Rann was the first poetry journal ever produced in Northern Ireland. It was founded and edited by Lisburn based writers Roy McFadden and Barbara Hunter in 1948, aiming to provide a platform for young, aspiring poets. The editorial policy was unapologetically regionalist. The title of the periodical means "verse" in Irish. The magazine was published quarterly and ran for five years, with some twenty issues published between 1948 and 1953.

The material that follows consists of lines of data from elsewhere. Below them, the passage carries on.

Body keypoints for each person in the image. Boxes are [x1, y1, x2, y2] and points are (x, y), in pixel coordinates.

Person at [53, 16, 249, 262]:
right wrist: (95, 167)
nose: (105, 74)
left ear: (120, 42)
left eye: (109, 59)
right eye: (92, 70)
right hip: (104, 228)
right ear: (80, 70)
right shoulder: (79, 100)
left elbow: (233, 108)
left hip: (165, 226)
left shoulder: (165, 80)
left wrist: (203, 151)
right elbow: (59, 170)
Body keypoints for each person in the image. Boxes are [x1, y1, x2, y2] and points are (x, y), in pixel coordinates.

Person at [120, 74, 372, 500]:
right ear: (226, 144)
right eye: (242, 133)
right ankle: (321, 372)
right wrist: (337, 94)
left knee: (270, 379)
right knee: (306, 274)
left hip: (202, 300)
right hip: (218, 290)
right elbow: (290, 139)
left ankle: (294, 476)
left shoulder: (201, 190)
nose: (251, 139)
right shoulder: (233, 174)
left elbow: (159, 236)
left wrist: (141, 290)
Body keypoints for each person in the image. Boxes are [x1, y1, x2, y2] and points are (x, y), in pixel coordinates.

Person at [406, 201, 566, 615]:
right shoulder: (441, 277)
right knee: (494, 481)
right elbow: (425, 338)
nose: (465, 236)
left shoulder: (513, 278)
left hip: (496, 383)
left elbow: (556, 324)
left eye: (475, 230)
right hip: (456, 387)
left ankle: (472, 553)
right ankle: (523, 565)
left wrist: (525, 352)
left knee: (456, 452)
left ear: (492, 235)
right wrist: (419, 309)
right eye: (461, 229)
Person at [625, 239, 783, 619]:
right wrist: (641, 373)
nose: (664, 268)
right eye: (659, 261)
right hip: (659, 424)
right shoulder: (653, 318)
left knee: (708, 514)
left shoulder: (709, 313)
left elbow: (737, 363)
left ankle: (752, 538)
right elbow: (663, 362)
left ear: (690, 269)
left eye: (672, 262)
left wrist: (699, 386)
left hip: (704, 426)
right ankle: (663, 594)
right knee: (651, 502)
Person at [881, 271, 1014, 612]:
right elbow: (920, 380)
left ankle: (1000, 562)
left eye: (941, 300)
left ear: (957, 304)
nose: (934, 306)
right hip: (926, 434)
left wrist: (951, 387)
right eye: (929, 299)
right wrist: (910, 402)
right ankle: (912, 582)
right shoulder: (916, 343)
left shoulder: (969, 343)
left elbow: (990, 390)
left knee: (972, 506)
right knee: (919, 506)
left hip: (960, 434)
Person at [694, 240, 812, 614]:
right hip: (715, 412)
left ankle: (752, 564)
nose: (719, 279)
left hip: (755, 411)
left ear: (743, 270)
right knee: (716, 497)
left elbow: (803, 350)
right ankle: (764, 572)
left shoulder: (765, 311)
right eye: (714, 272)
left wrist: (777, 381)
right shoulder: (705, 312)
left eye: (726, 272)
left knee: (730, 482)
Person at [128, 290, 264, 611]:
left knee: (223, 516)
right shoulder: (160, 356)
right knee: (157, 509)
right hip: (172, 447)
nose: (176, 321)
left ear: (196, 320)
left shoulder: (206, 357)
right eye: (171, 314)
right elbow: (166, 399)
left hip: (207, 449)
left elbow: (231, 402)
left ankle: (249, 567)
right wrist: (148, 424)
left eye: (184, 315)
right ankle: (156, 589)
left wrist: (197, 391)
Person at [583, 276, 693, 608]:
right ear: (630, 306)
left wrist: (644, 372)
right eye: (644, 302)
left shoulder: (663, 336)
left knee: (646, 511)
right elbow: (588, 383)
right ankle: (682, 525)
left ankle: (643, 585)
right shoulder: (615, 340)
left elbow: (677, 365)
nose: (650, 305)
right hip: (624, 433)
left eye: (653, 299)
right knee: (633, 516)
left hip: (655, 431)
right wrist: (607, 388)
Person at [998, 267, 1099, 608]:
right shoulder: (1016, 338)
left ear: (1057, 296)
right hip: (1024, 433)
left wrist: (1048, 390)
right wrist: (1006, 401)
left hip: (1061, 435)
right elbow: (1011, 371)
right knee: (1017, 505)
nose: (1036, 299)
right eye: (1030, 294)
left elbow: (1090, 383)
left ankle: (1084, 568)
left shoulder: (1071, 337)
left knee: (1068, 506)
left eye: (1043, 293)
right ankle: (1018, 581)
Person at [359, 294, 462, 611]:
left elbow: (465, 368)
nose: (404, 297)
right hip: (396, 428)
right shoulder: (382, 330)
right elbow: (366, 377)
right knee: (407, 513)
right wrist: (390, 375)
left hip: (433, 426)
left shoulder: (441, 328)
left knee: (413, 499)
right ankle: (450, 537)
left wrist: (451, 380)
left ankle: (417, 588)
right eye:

The first edition stated that Rann aimed to give, "this region an opportunity to find its voice and to express itself in genuine accents in these pages." The subtitle to the first edition was A Quarterly of Ulster Poetry, however by the second issue this had changed to An Ulster Quarterly of Poetry exposing editorial concerns that there may not have been enough Ulster verse to fill its pages. By issue number thirteen the subtitle had the additional words "and comment" added, allowing for the introduction of theatre and radio criticism.

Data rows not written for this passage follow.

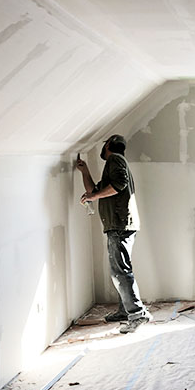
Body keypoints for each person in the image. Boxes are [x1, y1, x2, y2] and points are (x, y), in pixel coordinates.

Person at [76, 134, 151, 333]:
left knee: (121, 271)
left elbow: (119, 185)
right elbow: (95, 190)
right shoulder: (113, 163)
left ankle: (137, 314)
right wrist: (85, 172)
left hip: (120, 224)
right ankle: (125, 311)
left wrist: (94, 195)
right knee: (119, 270)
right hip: (119, 224)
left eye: (104, 144)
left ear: (109, 145)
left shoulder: (115, 160)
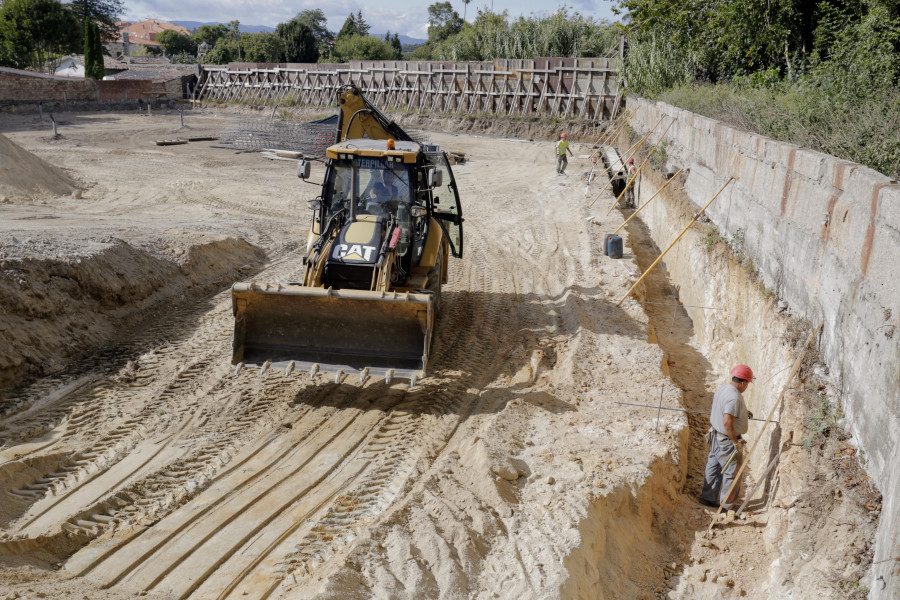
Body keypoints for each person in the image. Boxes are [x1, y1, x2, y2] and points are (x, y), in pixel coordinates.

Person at [699, 364, 754, 510]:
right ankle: (726, 506)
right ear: (743, 383)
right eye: (748, 383)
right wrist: (735, 442)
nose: (747, 386)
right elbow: (727, 421)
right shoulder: (734, 397)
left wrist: (742, 413)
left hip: (715, 435)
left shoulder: (724, 388)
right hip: (726, 440)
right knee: (732, 472)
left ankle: (707, 498)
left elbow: (724, 409)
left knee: (713, 465)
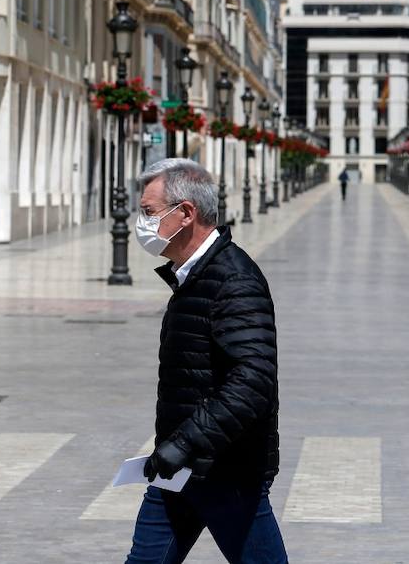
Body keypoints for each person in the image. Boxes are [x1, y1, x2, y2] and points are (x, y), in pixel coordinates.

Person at [126, 158, 286, 564]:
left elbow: (252, 383)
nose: (141, 224)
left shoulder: (234, 280)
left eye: (148, 213)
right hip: (178, 469)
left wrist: (184, 443)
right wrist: (177, 449)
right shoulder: (193, 276)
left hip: (227, 472)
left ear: (184, 214)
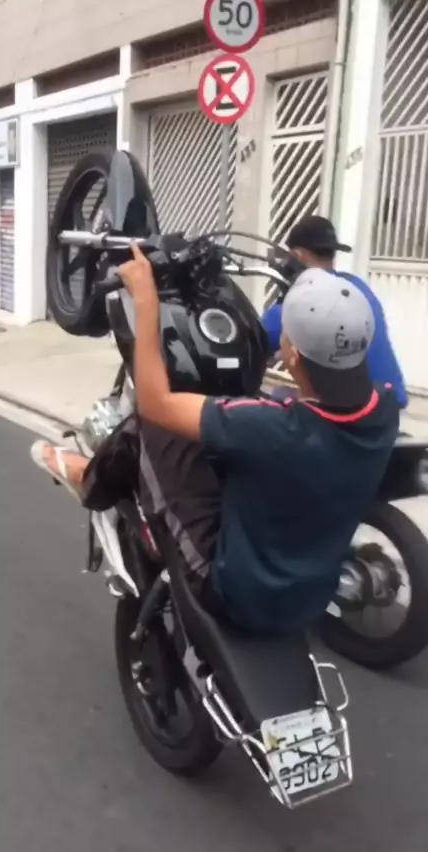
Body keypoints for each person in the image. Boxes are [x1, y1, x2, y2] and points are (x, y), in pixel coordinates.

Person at [32, 250, 399, 636]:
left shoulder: (271, 427)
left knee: (154, 428)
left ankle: (92, 483)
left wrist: (145, 302)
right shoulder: (384, 408)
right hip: (312, 593)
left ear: (291, 354)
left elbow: (157, 404)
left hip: (236, 593)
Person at [262, 215, 408, 409]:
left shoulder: (301, 302)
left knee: (279, 396)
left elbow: (257, 341)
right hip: (390, 400)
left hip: (357, 410)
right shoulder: (356, 286)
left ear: (296, 256)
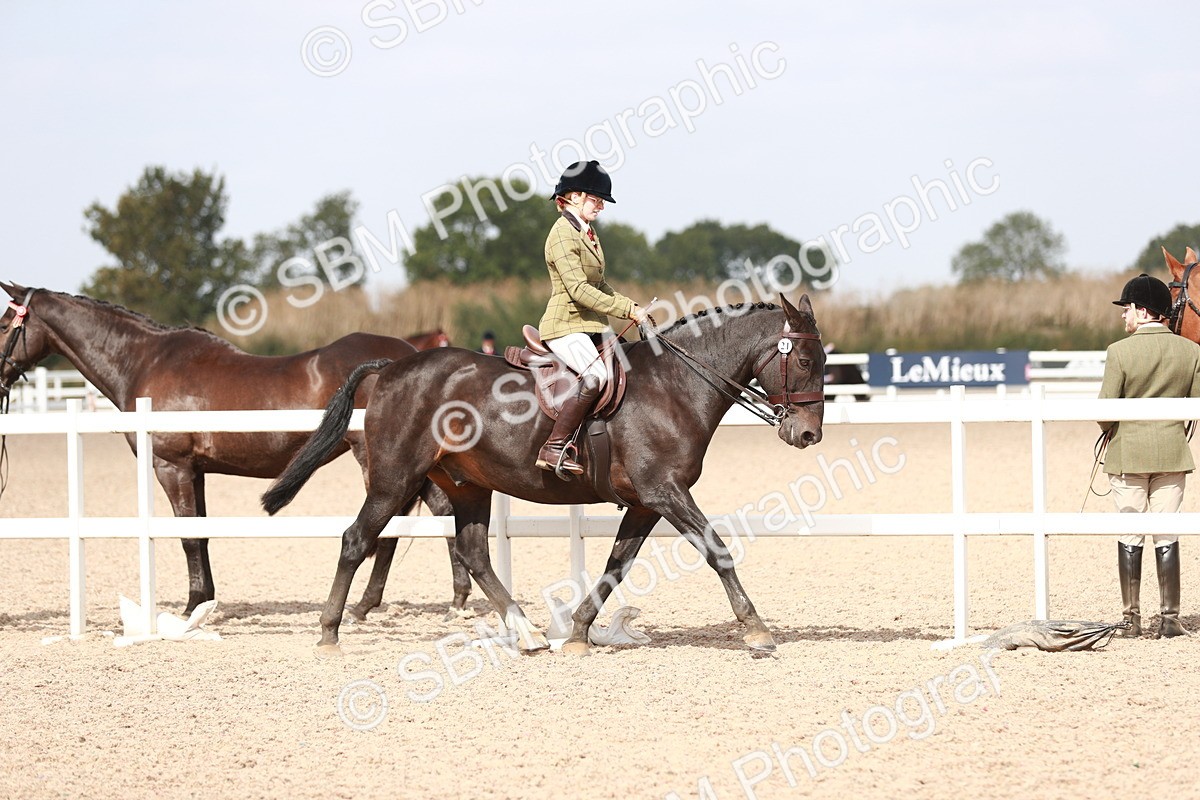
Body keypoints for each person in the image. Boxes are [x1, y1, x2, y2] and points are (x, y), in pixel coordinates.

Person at [1100, 273, 1200, 638]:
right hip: (1173, 453)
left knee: (1130, 532)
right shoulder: (1191, 351)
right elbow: (1195, 405)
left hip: (1128, 453)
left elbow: (1104, 410)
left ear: (1142, 312)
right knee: (1167, 533)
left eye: (1126, 309)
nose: (1123, 316)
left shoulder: (1119, 352)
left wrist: (1109, 431)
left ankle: (1131, 620)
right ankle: (1170, 620)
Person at [535, 160, 645, 476]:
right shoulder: (561, 235)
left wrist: (632, 307)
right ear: (574, 197)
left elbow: (601, 285)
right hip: (565, 324)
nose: (601, 207)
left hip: (591, 325)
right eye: (596, 200)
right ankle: (554, 446)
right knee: (595, 376)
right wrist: (624, 311)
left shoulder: (586, 231)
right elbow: (579, 290)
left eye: (601, 202)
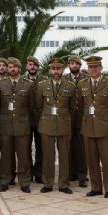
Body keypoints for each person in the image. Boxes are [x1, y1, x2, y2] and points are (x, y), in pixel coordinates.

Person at [77, 56, 108, 198]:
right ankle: (96, 187)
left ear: (101, 68)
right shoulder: (82, 84)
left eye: (96, 67)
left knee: (106, 160)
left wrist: (104, 118)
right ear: (88, 69)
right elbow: (80, 105)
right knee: (91, 159)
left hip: (104, 127)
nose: (93, 69)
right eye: (91, 67)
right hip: (88, 126)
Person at [35, 58, 76, 194]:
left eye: (58, 69)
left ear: (62, 70)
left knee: (64, 156)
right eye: (53, 69)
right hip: (47, 124)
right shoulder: (42, 86)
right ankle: (48, 183)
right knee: (48, 156)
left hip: (64, 124)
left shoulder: (70, 86)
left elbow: (72, 107)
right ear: (49, 71)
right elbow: (38, 106)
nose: (56, 71)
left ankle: (63, 184)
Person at [0, 57, 34, 193]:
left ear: (19, 68)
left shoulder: (28, 84)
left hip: (22, 125)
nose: (12, 69)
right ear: (7, 69)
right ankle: (5, 181)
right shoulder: (1, 84)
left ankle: (24, 182)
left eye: (15, 67)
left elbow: (32, 106)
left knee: (23, 156)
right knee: (6, 156)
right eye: (10, 67)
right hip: (5, 125)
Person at [64, 55, 89, 187]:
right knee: (68, 149)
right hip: (67, 119)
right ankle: (70, 174)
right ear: (69, 65)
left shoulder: (86, 79)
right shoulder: (64, 79)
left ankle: (82, 176)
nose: (74, 65)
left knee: (81, 150)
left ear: (80, 65)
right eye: (72, 63)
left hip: (81, 119)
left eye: (76, 64)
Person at [24, 56, 47, 183]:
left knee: (41, 148)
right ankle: (28, 173)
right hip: (26, 120)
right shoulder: (22, 80)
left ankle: (39, 173)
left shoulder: (44, 81)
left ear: (38, 67)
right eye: (30, 64)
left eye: (34, 65)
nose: (32, 67)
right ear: (27, 67)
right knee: (25, 148)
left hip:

The first edition was sold for one shilling and comprised poetry and prose by established writers such as John Hewitt, Michael McLaverty and John Boyd. John Hewitt estimated that around one-hundred writers made contributions over the lifetime of the magazine, including many from throughout the United Kingdom, such as Kingsley Amis and R S Thomas. The editorial team's greatest success was with the first publication of William Butler Yeats's Civil War poem, Reprisals, facilitated by the Yeats's family friend and scholar, Oliver Edwards. The covers of Rann were designed by established artists including Raymond Piper, Anne Yeats, Paul Nietsche and William Conor. The first cover was designed by Rowel Friers.

The magazine's final edition contained the most comprehensive bibliography of Ulster writers since the turn of the century. Following the publication of the final edition Roy McFadden commented, "I explained that tiredness, not need of cash or an increased circulation, had convinced us that five years had been a brave innings: that enough was enough."